Слезы хлынули по щекам Клеопатры.
— А что с детьми Антония? — прошептала она.
— С ними все в порядке. Их не тронули. Но они остались без отца, без матери, без старшего брата. Я сказал им, что вы все умерли. Пусть они выплачут все слезы сейчас, пока по возрасту это еще прилично.
Он посмотрел на статую Цезаря, бога Юлия в образе египетского фараона — очень необычно.
— Ты знаешь, это доставляет мне мало радости. Я не хочу причинять тебе так много страданий. Но тем не менее я это делаю. Я — наследник Цезаря. И я намерен править миром вокруг всего Нашего моря. Не как царь и даже не как диктатор, но как простой сенатор, наделенный всеми видами власти плебейских трибунов. И это правильно! Миром должен править римлянин, и только римлянин, человек, который любит не власть, а работу, сможет править миром так, как им нужно править.
— Власть — это привилегия правителя, — сказала Клеопатра, не понимая его.
— Чушь! Власть — это инструмент наподобие денег. Вы, восточные автократы, дураки. Никто из вас не любит работать.
— Ты забираешь Египет.
— Естественно. Но не как провинцию, наполненную римлянами. Я должен правильно распорядиться сокровищами Птолемеев. Со временем народ Египта — в Александрии, Дельте и по берегам Нила — будет думать обо мне так, как думает о тебе. И я буду управлять Египтом лучше тебя. Ты растрачивала эту богатейшую страну на войну и личные амбиции, ты тратила деньги на корабли и солдат, ошибочно веря, что числом можно победить. Побеждает работа. Плюс, сказал бы бог Юлий, организация.
— Какие вы, римляне, самоуверенные! Ты убьешь моих детей!
— Вовсе нет! Я собираюсь сделать их римлянами.

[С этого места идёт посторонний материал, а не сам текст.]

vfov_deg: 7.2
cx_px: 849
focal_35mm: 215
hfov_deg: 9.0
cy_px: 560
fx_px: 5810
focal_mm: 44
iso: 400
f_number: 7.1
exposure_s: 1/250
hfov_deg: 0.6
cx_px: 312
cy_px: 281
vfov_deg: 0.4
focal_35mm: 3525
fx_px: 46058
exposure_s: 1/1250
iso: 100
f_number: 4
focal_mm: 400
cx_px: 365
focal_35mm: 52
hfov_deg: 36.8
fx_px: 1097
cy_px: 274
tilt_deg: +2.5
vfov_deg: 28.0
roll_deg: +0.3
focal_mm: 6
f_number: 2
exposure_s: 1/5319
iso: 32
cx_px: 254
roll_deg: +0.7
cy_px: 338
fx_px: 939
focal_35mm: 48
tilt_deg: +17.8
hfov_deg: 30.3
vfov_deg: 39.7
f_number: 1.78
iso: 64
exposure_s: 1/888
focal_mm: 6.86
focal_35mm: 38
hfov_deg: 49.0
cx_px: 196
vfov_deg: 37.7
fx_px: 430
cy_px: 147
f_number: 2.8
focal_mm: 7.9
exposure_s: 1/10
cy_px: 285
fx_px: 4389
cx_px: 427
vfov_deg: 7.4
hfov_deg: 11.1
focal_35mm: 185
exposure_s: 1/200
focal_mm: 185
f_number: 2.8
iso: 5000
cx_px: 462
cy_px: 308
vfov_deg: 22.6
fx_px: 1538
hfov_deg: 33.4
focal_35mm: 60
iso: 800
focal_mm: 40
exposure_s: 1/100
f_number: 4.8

Когда я поплыву в Рим, они поедут со мной. Их воспитает моя сестра Октавия, самая восхитительная и самая добрая из женщин! Я не мог простить этому болвану Антонию, что он причинил ей боль.
— Уйди, — сказала Клеопатра, отвернувшись от него.

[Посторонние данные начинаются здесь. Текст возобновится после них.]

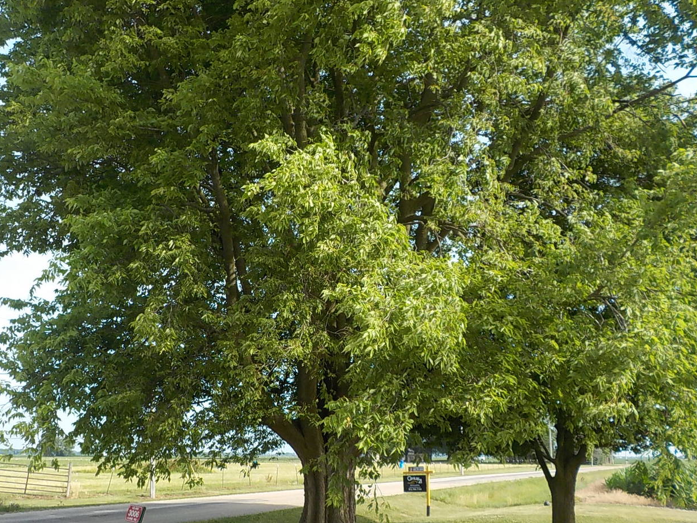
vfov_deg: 40.7
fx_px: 705
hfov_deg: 52.6
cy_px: 290
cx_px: 323
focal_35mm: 35
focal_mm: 4.1
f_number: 3.3
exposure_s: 1/500
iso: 125
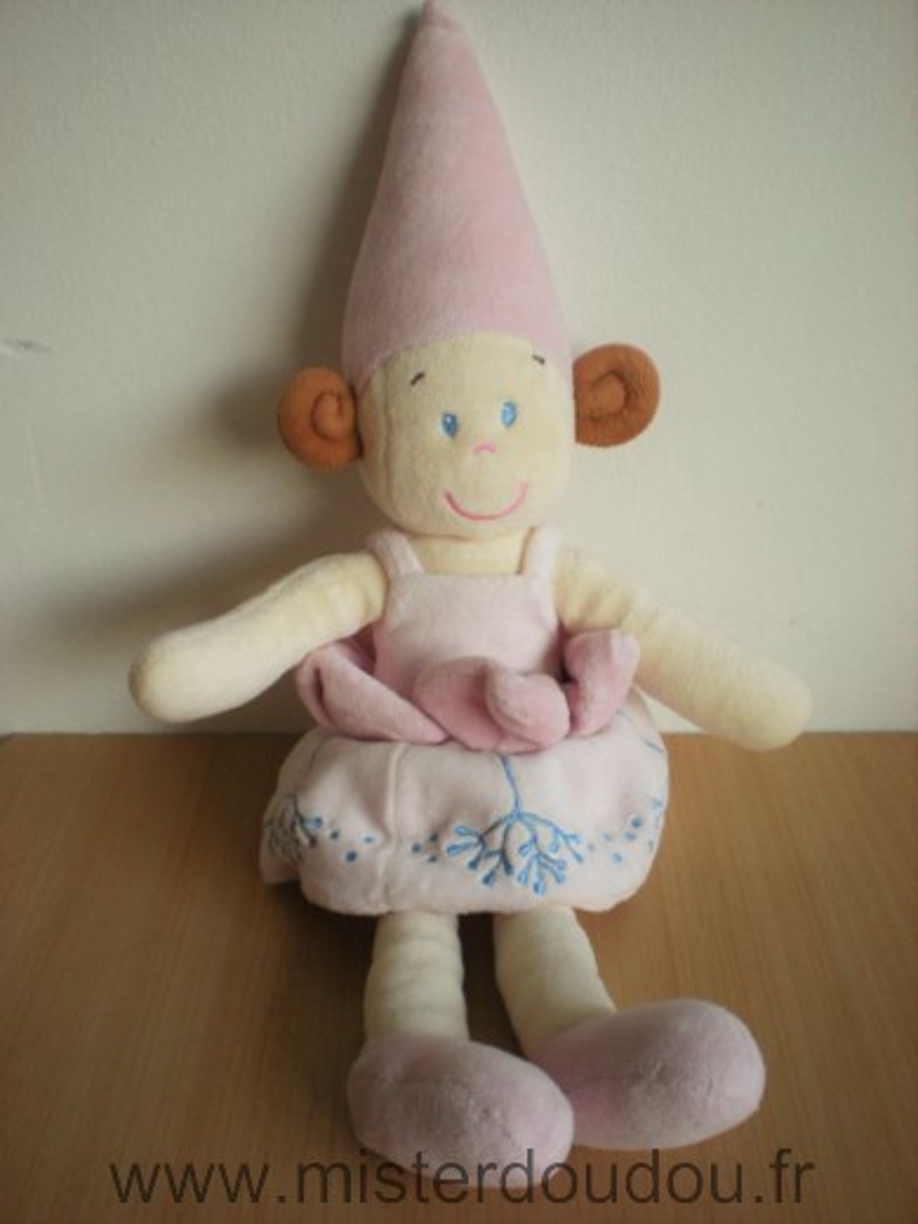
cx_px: 459
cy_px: 612
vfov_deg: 49.0
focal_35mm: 38
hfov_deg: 37.7
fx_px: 1344
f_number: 3.1
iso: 196
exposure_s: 1/60.1
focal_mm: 6.3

Он хотел было уйти, но она снова заговорила:
— Скажи, Октавиан, можно попросить, чтобы мне прислали фруктов?
— Нет, если они будут отравлены, — резко ответил он. — Я заставлю твоих служанок попробовать их по моему выбору. Малейший намек, что ты умерла от яда, — и меня обвинят. И не строй никаких грандиозных планов! Если ты попытаешься сделать так, чтобы выглядело, будто я тебя убил, я задушу всех троих твоих оставшихся детей. Я говорю серьезно! Если меня будут винить в твоей смерти, какая разница, если я убью и твоих детей? — Он о чем-то подумал и добавил: — Они не очень-то приятные дети.